Kejari Kota Madiun Serahkan Aset PSU Seluas 1.468 Meter Persegi ke Pemkot, Pengembang Diimbau Segera Penuhi Kewajiban
- account_circle Kriswanto
- calendar_month 3 jam yang lalu
- visibility 47
- print Cetak
info Atur ukuran teks artikel ini untuk mendapatkan pengalaman membaca terbaik.

Sinergia | Kota Madiun – Kejaksaan Negeri (Kejari) Kota Madiun menyerahkan aset Prasarana, Sarana dan Utilitas (PSU) Perumahan Puri Asri Lestari kepada Pemerintah Kota Madiun. Aset itu berupa sertifikat Hak Guna Bangunan (HGB) seluas 1.468 meter persegi yang diserahkan Komaidi Kajari Kota Madiun kepada Plt Wali Kota Madiun F Bagus Panuntun di Balai Kota Madiun, Senin (30/6/2026). Penyerahan tersebut merupakan bagian dari pelaksanaan eksekusi perkara yang telah berkekuatan hukum tetap (inkracht).

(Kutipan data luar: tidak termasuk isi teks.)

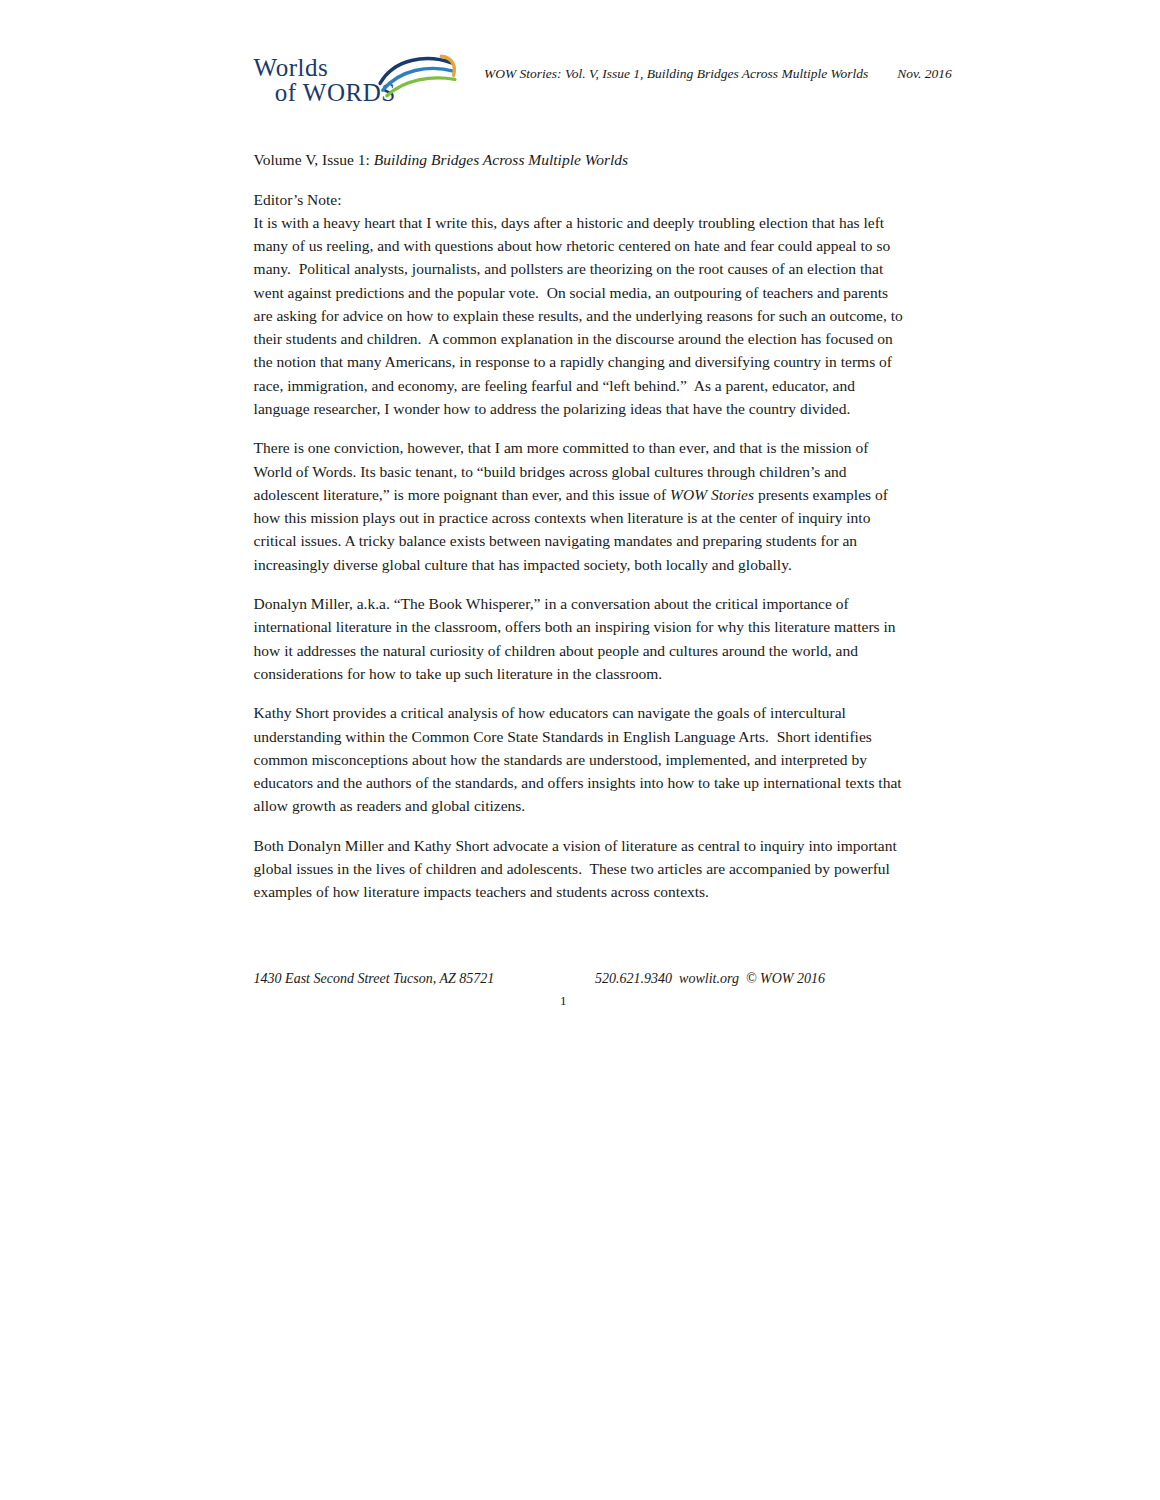Worlds
of WORDS
WOW Stories: Vol. V, Issue 1, Building Bridges Across Multiple Worlds Nov. 2016
Volume V, Issue 1: Building Bridges Across Multiple Worlds
Editor’s Note:
It is with a heavy heart that I write this, days after a historic and deeply troubling election that has left many of us reeling, and with questions about how rhetoric centered on hate and fear could appeal to so many. Political analysts, journalists, and pollsters are theorizing on the root causes of an election that went against predictions and the popular vote. On social media, an outpouring of teachers and parents are asking for advice on how to explain these results, and the underlying reasons for such an outcome, to their students and children. A common explanation in the discourse around the election has focused on the notion that many Americans, in response to a rapidly changing and diversifying country in terms of race, immigration, and economy, are feeling fearful and “left behind.” As a parent, educator, and language researcher, I wonder how to address the polarizing ideas that have the country divided.
There is one conviction, however, that I am more committed to than ever, and that is the mission of World of Words. Its basic tenant, to “build bridges across global cultures through children’s and adolescent literature,” is more poignant than ever, and this issue of WOW Stories presents examples of how this mission plays out in practice across contexts when literature is at the center of inquiry into critical issues. A tricky balance exists between navigating mandates and preparing students for an increasingly diverse global culture that has impacted society, both locally and globally.
Donalyn Miller, a.k.a. “The Book Whisperer,” in a conversation about the critical importance of international literature in the classroom, offers both an inspiring vision for why this literature matters in how it addresses the natural curiosity of children about people and cultures around the world, and considerations for how to take up such literature in the classroom.
Kathy Short provides a critical analysis of how educators can navigate the goals of intercultural understanding within the Common Core State Standards in English Language Arts. Short identifies common misconceptions about how the standards are understood, implemented, and interpreted by educators and the authors of the standards, and offers insights into how to take up international texts that allow growth as readers and global citizens.
Both Donalyn Miller and Kathy Short advocate a vision of literature as central to inquiry into important global issues in the lives of children and adolescents. These two articles are accompanied by powerful examples of how literature impacts teachers and students across contexts.
1430 East Second Street Tucson, AZ 85721 520.621.9340 wowlit.org © WOW 2016
1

Kajari Kota Madiun, Komaidi, mengatakan penyerahan aset tersebut merupakan rangkaian akhir proses penegakan hukum yang telah melalui tahapan penyelidikan, penyidikan, penuntutan hingga kasasi.
“Alhamdulillah hari ini rangkaian penegakan hukum yang cukup panjang sudah selesai. Selain eksekusi pidana badan, hari ini juga dilakukan eksekusi barang bukti berupa aset fasilitas umum dan fasilitas sosial yang kemudian diserahterimakan kepada Pemerintah Kota Madiun,” ujarnya.
Komaidi mengungkapkan, masih terdapat lebih dari 100 kawasan perumahan di Kota Madiun yang PSU atau fasilitas umum (fasum) dan fasilitas sosial (fasos)-nya belum diserahkan kepada pemerintah daerah.
Karena itu, Kejari mengimbau seluruh pengembang agar segera berkoordinasi dengan Pemkot Madiun melalui Dinas Perumahan dan Kawasan Permukiman (Perkim) untuk menyelesaikan kewajiban tersebut sebelum berujung pada proses hukum.
“Hakikatnya hukum untuk membuat menjadi baik. Pidana merupakan ultimum remedium atau upaya terakhir setelah langkah-langkah lain tidak membuahkan hasil. Namun apabila ditemukan unsur pidana, tentu proses hukum akan dijalankan,” tegasnya.
Menurut Komaidi, salah satu penyebab pengembang enggan menyerahkan PSU adalah karena pembangunan yang direalisasikan tidak sesuai dengan site plan yang telah disahkan. Penyimpangan tersebut umumnya berupa berkurangnya luas fasilitas umum maupun fasilitas sosial dibandingkan rencana awal.
Ia mencontohkan, lebar jalan lingkungan yang semestinya dibangun enam meter justru direalisasikan lebih sempit. Kondisi tersebut menyebabkan pemerintah daerah tidak dapat menerima penyerahan aset karena tidak memenuhi ketentuan yang berlaku.
“Yang menjadi kendala sebenarnya ada di pihak pengembang sendiri,” katanya.
Meski demikian, Komaidi berharap persoalan tersebut dapat diselesaikan melalui komunikasi dan kesadaran para pengembang tanpa harus memasuki ranah pidana.
Sementara itu, Pelaksana Tugas (Plt) Wali Kota Madiun F. Bagus Panuntun menyatakan aset yang telah diserahkan Kejari akan segera dicatat sebagai Barang Milik Daerah (BMD).
“Barang bukti yang sudah diserahterimakan kepada Pemerintah Kota akan segera didata sebagai Barang Milik Daerah sehingga pemanfaatannya dapat dilakukan sesuai peruntukannya dan tidak dimanfaatkan oleh pihak yang tidak berhak,” ujarnya.
Bagus menjelaskan sebagian besar persoalan fasum dan fasos yang belum diserahkan berasal dari kawasan perumahan lama yang dibangun sejak sekitar dekade 1980-an. Menurutnya, Pemkot Madiun bersama Kejaksaan terus melakukan komunikasi dan pendampingan kepada para pengembang agar kewajiban penyerahan aset dapat segera dipenuhi.
Untuk mencegah persoalan serupa pada perumahan baru, Pemkot Madiun memperketat pengawasan sejak proses perizinan. Pengembang diwajibkan memenuhi ketentuan penyediaan dan penyerahan fasum-fasos sesuai regulasi yang berlaku.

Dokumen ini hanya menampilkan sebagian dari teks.